I have to admit I'm not a fan of reality television and for the most part college age and younger MCs also not my thing, but my rules aren't cast in stone either so I can be flexible. I've read the first two books in this series 'Trust the Focus' and 'Focus on Me' and I really enjoyed them so I was more than willing to check this one out as well and so very glad I did.
There was lot about this story that I liked to start with the MCs Quinn has always followed the rules and done what's expected of him and J.R. or Jay as his family calls him has found himself trapped in a situation that he's becoming increasingly uncomfortable with and the more he encounters Quinn the more he questions how much longer he can keep up the pretense of hiding who he really is. I loved the attraction between these two. It was start and stop and a bit of touch and go but given all the obstacles that they had I honestly didn't expect things to be different.
There were a lot of other things that I liked about this story so many of the secondary characters Jess, Levi and yes, even Casey ended up being more than he seemed at first. It was nice to see some of the characters from the previous books Colin and Riley at the beginning and again along with Justin and Landry in the epilogue (which was really yummy icing on the cake by the way).

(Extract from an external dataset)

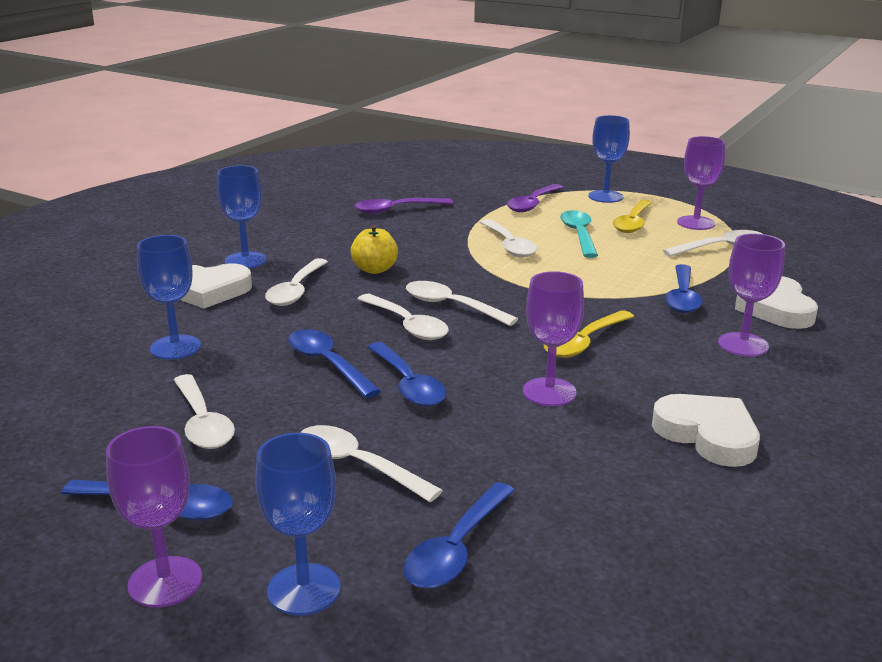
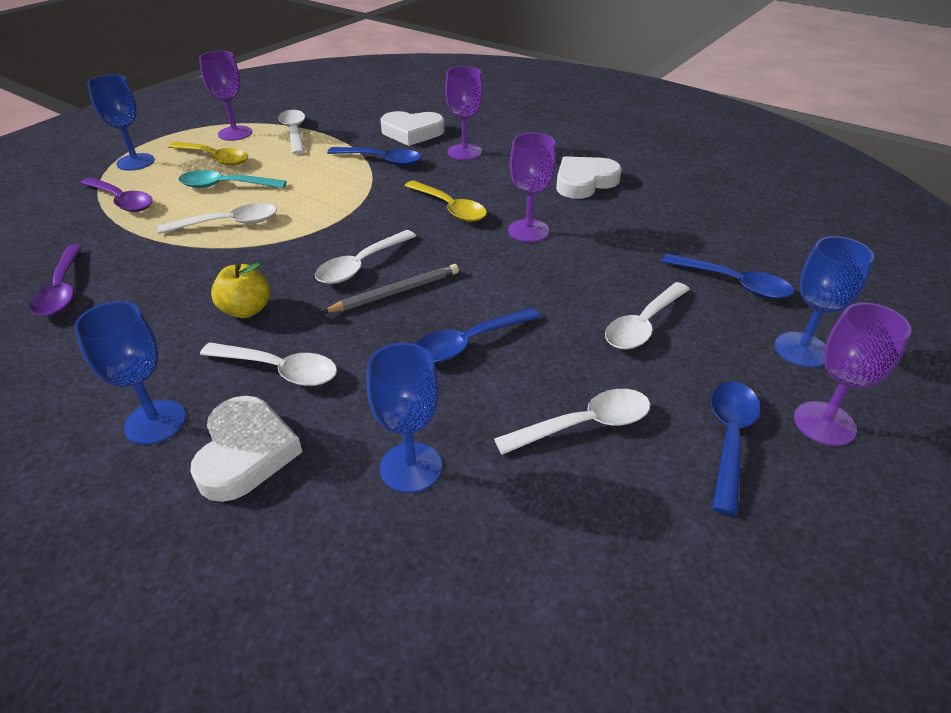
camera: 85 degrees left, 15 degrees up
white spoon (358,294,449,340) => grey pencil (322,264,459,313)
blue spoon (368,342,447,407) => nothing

Now, I'm going take a minute to talk about the parental units because I tend to like to do that and truthfully this time it's not to rant or say how disappointed/frustrated/whatever that I am with the representation of parents...nope, it's because I loved them...both sets of parents were a win with me.
Admittedly Quinn's parents weren't perfect and maybe that's a big part of why I liked them. Being a parent isn't about being perfect it's about doing your best and giving your children that unconditional love that every child deserves from us as parents, but it's also about knowing when to let go, to have faith that what you did in raising your child(ren) was enough. I questioned whether this would happen for Quinn but it did and for me there was a touch of reality to it that...well, truthfully, made my chest feel a little tight and my heart ache for a bit because I remember that feeling. The one where you hope that as a parent you were enough, you did a good job but you realize that it's time to let go. So while it was a very small part of the book the scene where Quinn tells his parents what he's decided for his future was definitely one of my favorite parts.
Next we have Jay's parents very different from Quinn's but just as warm and real. So yeah, one of the things I really liked about this book was that there were no crappy parents but there weren't those parents that make the rest of us feel like we'll just never measure up either. There were just 2 sets of parents who loved their kids and did the best they could with what they had and who they were...just like what often happens out in the real world.
You probably don't need to read the first two books to enjoy this one but seriously, why read one awesome story when you can read 3?
Ironically I started out giving this book 4 stars and as I was writing my review I realized that I loved and enjoyed this book every bit as much as the first two so I'm changing that now and just like the first two books this one gets 5 fully focused stars because I can't think of one valid reason why it shouldn't.